▶ OBJECTIVE:
Copy the data below line for line, keeping every field name and value unchanged.

▶ DATA SHOWN:
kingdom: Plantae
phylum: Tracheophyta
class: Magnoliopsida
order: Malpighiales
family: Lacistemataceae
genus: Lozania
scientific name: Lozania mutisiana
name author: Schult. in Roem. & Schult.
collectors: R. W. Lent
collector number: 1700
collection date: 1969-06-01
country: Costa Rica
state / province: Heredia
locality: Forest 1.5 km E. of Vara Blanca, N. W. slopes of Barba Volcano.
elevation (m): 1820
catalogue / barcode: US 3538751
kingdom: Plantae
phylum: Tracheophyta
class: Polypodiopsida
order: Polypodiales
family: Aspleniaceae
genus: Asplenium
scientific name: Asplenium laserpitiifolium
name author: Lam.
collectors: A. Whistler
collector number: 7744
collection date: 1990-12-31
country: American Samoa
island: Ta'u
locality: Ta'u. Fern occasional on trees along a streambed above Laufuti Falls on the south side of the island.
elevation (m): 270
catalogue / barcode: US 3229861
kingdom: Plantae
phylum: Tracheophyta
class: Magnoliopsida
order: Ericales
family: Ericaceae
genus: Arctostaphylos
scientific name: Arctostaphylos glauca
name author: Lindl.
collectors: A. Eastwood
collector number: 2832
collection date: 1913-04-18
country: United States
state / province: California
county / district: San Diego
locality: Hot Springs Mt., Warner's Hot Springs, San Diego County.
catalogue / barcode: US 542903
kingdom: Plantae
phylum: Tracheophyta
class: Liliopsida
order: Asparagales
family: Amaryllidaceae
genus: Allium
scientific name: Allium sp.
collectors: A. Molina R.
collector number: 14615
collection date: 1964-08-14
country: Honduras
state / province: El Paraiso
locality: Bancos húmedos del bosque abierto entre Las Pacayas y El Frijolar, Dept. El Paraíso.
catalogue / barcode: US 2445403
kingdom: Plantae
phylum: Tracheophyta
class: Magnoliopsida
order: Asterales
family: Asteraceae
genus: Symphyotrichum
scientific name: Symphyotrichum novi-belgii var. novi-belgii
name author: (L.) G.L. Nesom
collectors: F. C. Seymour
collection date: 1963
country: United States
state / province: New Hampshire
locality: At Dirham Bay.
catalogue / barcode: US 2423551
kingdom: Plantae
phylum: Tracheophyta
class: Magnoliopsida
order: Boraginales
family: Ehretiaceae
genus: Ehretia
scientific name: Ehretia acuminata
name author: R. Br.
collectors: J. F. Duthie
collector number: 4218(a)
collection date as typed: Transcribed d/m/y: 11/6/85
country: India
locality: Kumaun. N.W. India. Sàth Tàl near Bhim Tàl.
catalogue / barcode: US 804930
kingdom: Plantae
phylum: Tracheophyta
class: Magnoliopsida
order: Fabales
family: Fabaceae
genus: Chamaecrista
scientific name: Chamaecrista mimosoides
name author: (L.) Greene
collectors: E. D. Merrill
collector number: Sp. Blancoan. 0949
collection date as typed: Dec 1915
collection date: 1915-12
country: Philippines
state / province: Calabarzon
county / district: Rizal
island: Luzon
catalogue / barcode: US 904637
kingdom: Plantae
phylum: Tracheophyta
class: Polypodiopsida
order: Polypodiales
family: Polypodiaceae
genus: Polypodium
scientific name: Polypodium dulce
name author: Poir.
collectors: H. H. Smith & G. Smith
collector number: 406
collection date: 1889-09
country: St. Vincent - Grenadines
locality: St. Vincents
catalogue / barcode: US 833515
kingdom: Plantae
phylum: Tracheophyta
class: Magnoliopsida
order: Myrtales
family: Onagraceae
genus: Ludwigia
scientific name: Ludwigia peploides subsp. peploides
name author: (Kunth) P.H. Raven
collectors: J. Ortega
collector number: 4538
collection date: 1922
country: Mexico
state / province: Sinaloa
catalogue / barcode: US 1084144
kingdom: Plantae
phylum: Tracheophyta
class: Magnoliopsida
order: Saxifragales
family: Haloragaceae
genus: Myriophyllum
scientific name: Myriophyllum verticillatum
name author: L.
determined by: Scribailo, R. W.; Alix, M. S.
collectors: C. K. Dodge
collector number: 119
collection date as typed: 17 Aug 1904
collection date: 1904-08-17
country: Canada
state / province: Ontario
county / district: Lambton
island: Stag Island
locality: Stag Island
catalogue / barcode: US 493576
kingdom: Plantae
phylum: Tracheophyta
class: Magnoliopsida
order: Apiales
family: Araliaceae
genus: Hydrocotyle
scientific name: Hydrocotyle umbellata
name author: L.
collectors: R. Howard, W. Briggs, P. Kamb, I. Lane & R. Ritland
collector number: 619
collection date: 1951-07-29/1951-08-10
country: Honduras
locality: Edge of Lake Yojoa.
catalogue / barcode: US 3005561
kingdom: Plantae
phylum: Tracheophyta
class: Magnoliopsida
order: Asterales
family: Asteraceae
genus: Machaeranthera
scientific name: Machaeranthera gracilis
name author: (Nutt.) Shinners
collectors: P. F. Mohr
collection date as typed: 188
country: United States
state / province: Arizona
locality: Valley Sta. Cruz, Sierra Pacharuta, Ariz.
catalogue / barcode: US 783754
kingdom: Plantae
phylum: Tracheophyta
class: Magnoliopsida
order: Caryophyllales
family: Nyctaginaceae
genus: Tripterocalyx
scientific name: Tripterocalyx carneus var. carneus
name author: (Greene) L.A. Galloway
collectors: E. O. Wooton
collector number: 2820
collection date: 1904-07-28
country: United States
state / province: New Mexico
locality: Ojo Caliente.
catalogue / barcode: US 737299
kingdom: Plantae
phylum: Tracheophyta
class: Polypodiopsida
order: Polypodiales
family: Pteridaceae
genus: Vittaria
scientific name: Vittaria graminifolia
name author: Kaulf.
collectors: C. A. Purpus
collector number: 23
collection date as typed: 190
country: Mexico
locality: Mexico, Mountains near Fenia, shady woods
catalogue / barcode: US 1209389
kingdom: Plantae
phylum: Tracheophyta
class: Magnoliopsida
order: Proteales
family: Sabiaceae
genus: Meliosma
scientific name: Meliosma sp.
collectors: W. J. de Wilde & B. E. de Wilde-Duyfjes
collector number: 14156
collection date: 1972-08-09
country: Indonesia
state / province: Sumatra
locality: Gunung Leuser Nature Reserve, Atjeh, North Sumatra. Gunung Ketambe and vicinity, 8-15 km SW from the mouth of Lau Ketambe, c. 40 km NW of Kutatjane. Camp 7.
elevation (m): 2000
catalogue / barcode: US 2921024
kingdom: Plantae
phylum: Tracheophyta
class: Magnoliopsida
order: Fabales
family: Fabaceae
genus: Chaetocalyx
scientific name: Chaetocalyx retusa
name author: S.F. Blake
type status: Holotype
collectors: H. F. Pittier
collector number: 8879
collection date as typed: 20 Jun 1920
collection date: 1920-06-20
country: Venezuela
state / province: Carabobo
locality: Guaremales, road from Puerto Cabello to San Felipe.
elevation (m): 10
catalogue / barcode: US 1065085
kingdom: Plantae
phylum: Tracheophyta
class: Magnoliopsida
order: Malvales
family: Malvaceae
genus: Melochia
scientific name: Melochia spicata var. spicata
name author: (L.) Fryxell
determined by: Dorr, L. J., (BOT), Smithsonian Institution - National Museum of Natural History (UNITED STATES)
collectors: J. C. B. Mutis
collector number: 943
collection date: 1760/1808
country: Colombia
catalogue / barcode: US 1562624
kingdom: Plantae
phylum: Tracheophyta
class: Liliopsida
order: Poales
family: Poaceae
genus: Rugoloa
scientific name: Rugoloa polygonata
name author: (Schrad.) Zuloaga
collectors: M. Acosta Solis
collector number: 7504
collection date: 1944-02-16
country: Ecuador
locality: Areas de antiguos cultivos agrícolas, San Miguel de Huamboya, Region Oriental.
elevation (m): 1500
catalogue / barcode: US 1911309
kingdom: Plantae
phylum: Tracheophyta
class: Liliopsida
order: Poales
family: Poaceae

▶ TASK ANSWER:
kingdom: Plantae
phylum: Tracheophyta
class: Magnoliopsida
order: Malpighiales
family: Lacistemataceae
genus: Lozania
scientific name: Lozania mutisiana
name author: Schult. in Roem. & Schult.
collectors: R. W. Lent
collector number: 1700
collection date: 1969-06-01
country: Costa Rica
state / province: Heredia
locality: Forest 1.5 km E. of Vara Blanca, N. W. slopes of Barba Volcano.
elevation (m): 1820
catalogue / barcode: US 3538751
kingdom: Plantae
phylum: Tracheophyta
class: Polypodiopsida
order: Polypodiales
family: Aspleniaceae
genus: Asplenium
scientific name: Asplenium laserpitiifolium
name author: Lam.
collectors: A. Whistler
collector number: 7744
collection date: 1990-12-31
country: American Samoa
island: Ta'u
locality: Ta'u. Fern occasional on trees along a streambed above Laufuti Falls on the south side of the island.
elevation (m): 270
catalogue / barcode: US 3229861
kingdom: Plantae
phylum: Tracheophyta
class: Magnoliopsida
order: Ericales
family: Ericaceae
genus: Arctostaphylos
scientific name: Arctostaphylos glauca
name author: Lindl.
collectors: A. Eastwood
collector number: 2832
collection date: 1913-04-18
country: United States
state / province: California
county / district: San Diego
locality: Hot Springs Mt., Warner's Hot Springs, San Diego County.
catalogue / barcode: US 542903
kingdom: Plantae
phylum: Tracheophyta
class: Liliopsida
order: Asparagales
family: Amaryllidaceae
genus: Allium
scientific name: Allium sp.
collectors: A. Molina R.
collector number: 14615
collection date: 1964-08-14
country: Honduras
state / province: El Paraiso
locality: Bancos húmedos del bosque abierto entre Las Pacayas y El Frijolar, Dept. El Paraíso.
catalogue / barcode: US 2445403
kingdom: Plantae
phylum: Tracheophyta
class: Magnoliopsida
order: Asterales
family: Asteraceae
genus: Symphyotrichum
scientific name: Symphyotrichum novi-belgii var. novi-belgii
name author: (L.) G.L. Nesom
collectors: F. C. Seymour
collection date: 1963
country: United States
state / province: New Hampshire
locality: At Dirham Bay.
catalogue / barcode: US 2423551
kingdom: Plantae
phylum: Tracheophyta
class: Magnoliopsida
order: Boraginales
family: Ehretiaceae
genus: Ehretia
scientific name: Ehretia acuminata
name author: R. Br.
collectors: J. F. Duthie
collector number: 4218(a)
collection date as typed: Transcribed d/m/y: 11/6/85
country: India
locality: Kumaun. N.W. India. Sàth Tàl near Bhim Tàl.
catalogue / barcode: US 804930
kingdom: Plantae
phylum: Tracheophyta
class: Magnoliopsida
order: Fabales
family: Fabaceae
genus: Chamaecrista
scientific name: Chamaecrista mimosoides
name author: (L.) Greene
collectors: E. D. Merrill
collector number: Sp. Blancoan. 0949
collection date as typed: Dec 1915
collection date: 1915-12
country: Philippines
state / province: Calabarzon
county / district: Rizal
island: Luzon
catalogue / barcode: US 904637
kingdom: Plantae
phylum: Tracheophyta
class: Polypodiopsida
order: Polypodiales
family: Polypodiaceae
genus: Polypodium
scientific name: Polypodium dulce
name author: Poir.
collectors: H. H. Smith & G. Smith
collector number: 406
collection date: 1889-09
country: St. Vincent - Grenadines
locality: St. Vincents
catalogue / barcode: US 833515
kingdom: Plantae
phylum: Tracheophyta
class: Magnoliopsida
order: Myrtales
family: Onagraceae
genus: Ludwigia
scientific name: Ludwigia peploides subsp. peploides
name author: (Kunth) P.H. Raven
collectors: J. Ortega
collector number: 4538
collection date: 1922
country: Mexico
state / province: Sinaloa
catalogue / barcode: US 1084144
kingdom: Plantae
phylum: Tracheophyta
class: Magnoliopsida
order: Saxifragales
family: Haloragaceae
genus: Myriophyllum
scientific name: Myriophyllum verticillatum
name author: L.
determined by: Scribailo, R. W.; Alix, M. S.
collectors: C. K. Dodge
collector number: 119
collection date as typed: 17 Aug 1904
collection date: 1904-08-17
country: Canada
state / province: Ontario
county / district: Lambton
island: Stag Island
locality: Stag Island
catalogue / barcode: US 493576
kingdom: Plantae
phylum: Tracheophyta
class: Magnoliopsida
order: Apiales
family: Araliaceae
genus: Hydrocotyle
scientific name: Hydrocotyle umbellata
name author: L.
collectors: R. Howard, W. Briggs, P. Kamb, I. Lane & R. Ritland
collector number: 619
collection date: 1951-07-29/1951-08-10
country: Honduras
locality: Edge of Lake Yojoa.
catalogue / barcode: US 3005561
kingdom: Plantae
phylum: Tracheophyta
class: Magnoliopsida
order: Asterales
family: Asteraceae
genus: Machaeranthera
scientific name: Machaeranthera gracilis
name author: (Nutt.) Shinners
collectors: P. F. Mohr
collection date as typed: 188
country: United States
state / province: Arizona
locality: Valley Sta. Cruz, Sierra Pacharuta, Ariz.
catalogue / barcode: US 783754
kingdom: Plantae
phylum: Tracheophyta
class: Magnoliopsida
order: Caryophyllales
family: Nyctaginaceae
genus: Tripterocalyx
scientific name: Tripterocalyx carneus var. carneus
name author: (Greene) L.A. Galloway
collectors: E. O. Wooton
collector number: 2820
collection date: 1904-07-28
country: United States
state / province: New Mexico
locality: Ojo Caliente.
catalogue / barcode: US 737299
kingdom: Plantae
phylum: Tracheophyta
class: Polypodiopsida
order: Polypodiales
family: Pteridaceae
genus: Vittaria
scientific name: Vittaria graminifolia
name author: Kaulf.
collectors: C. A. Purpus
collector number: 23
collection date as typed: 190
country: Mexico
locality: Mexico, Mountains near Fenia, shady woods
catalogue / barcode: US 1209389
kingdom: Plantae
phylum: Tracheophyta
class: Magnoliopsida
order: Proteales
family: Sabiaceae
genus: Meliosma
scientific name: Meliosma sp.
collectors: W. J. de Wilde & B. E. de Wilde-Duyfjes
collector number: 14156
collection date: 1972-08-09
country: Indonesia
state / province: Sumatra
locality: Gunung Leuser Nature Reserve, Atjeh, North Sumatra. Gunung Ketambe and vicinity, 8-15 km SW from the mouth of Lau Ketambe, c. 40 km NW of Kutatjane. Camp 7.
elevation (m): 2000
catalogue / barcode: US 2921024
kingdom: Plantae
phylum: Tracheophyta
class: Magnoliopsida
order: Fabales
family: Fabaceae
genus: Chaetocalyx
scientific name: Chaetocalyx retusa
name author: S.F. Blake
type status: Holotype
collectors: H. F. Pittier
collector number: 8879
collection date as typed: 20 Jun 1920
collection date: 1920-06-20
country: Venezuela
state / province: Carabobo
locality: Guaremales, road from Puerto Cabello to San Felipe.
elevation (m): 10
catalogue / barcode: US 1065085
kingdom: Plantae
phylum: Tracheophyta
class: Magnoliopsida
order: Malvales
family: Malvaceae
genus: Melochia
scientific name: Melochia spicata var. spicata
name author: (L.) Fryxell
determined by: Dorr, L. J., (BOT), Smithsonian Institution - National Museum of Natural History (UNITED STATES)
collectors: J. C. B. Mutis
collector number: 943
collection date: 1760/1808
country: Colombia
catalogue / barcode: US 1562624
kingdom: Plantae
phylum: Tracheophyta
class: Liliopsida
order: Poales
family: Poaceae
genus: Rugoloa
scientific name: Rugoloa polygonata
name author: (Schrad.) Zuloaga
collectors: M. Acosta Solis
collector number: 7504
collection date: 1944-02-16
country: Ecuador
locality: Areas de antiguos cultivos agrícolas, San Miguel de Huamboya, Region Oriental.
elevation (m): 1500
catalogue / barcode: US 1911309
kingdom: Plantae
phylum: Tracheophyta
class: Liliopsida
order: Poales
family: Poaceae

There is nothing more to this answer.